The House of Commons Transport Committee’s latest report states that unsafe vehicles, often foreign-registered lorries, cost lives, and that VOSA must have access to ports, to deter dangerous vehicles from entering the country.

The Committee is also lobbying for VOSA to be given IT systems and better information-sharing arrangements with other agencies such as HM Revenue and Customs.

Committee chairman Louise Ellman said: “Britain has some of the safest roads in Europe but more must be done to ensure compliance with our safety standards for lorries, buses and coaches. VOSA is recognised as a model of best practice and a leader within Europe but it lacks sufficient access to our ports to inspect vehicles and drivers effectively.

“The work of VOSA is also hampered by some of the data sharing regulations. It is clear that with many unsafe foreign registered lorries and drivers entering the UK, it is crucial that VOSA can share information with colleagues in other European countries to bring cowboy operators to book.

“Better arrangements are needed so that the tracking methods used so effectively to nail non-compliant British vehicles can be employed to target foreign registered lorries and coaches also.”

The Committee also warns against privatising the entire network of safety testing centres for lorries, on the basis that this could “significantly reduce access to testing, particularly in remote areas of the country.”

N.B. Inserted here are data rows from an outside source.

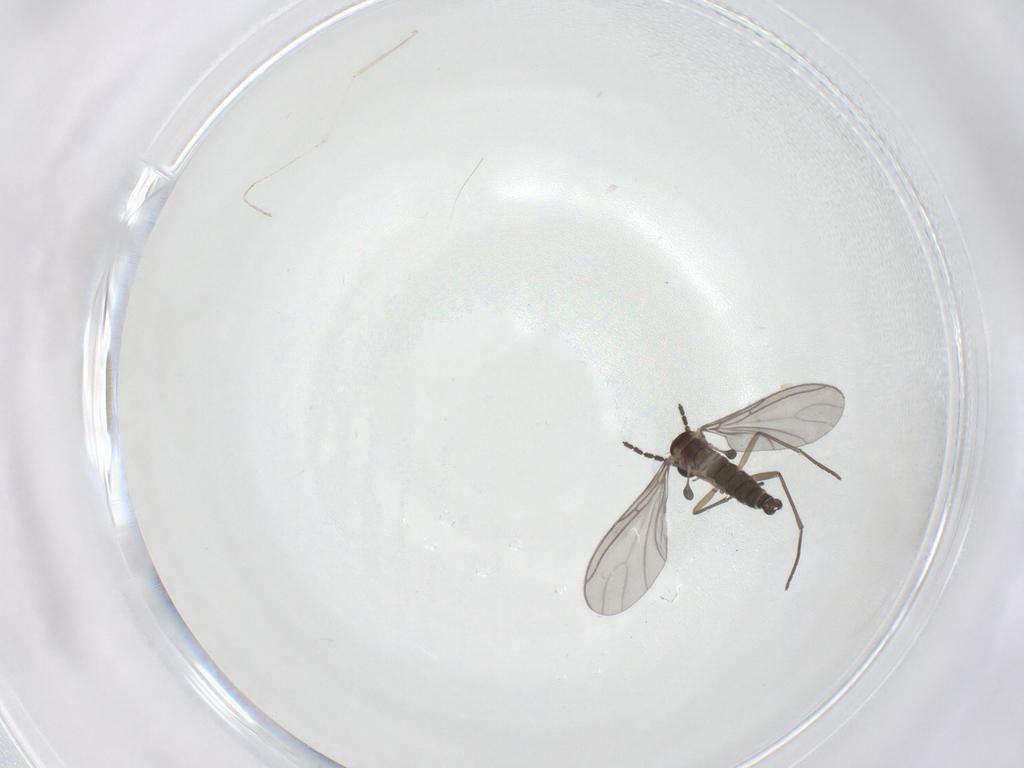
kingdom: Animalia
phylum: Arthropoda
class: Insecta
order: Diptera
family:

The Freight Transport Association has backed the Committee’s report, saying it reckons the image of logistics is being damaged by truck drivers who flout UK road safety rules.
FTA’s Jo Tanner said: “Seeing obviously unsafe overseas trucks being driven erratically by over-tired drivers is enough to give the logistics sector a bad name, despite the fact that the UK fleet is recognised as the safest in Europe. This does the 2.3 million people that work in the logistics sector a great disservice.
“The safety of our roads has to be the number one priority and our continuing concern is that safety standards are being ridden rough-shod over by rogue operators from overseas. While UK operators by and large operate what is considered to be the gold standard in terms of compliance with safety regulations, operators coming across from the continent, particularly those from Eastern Europe, often fall well short.”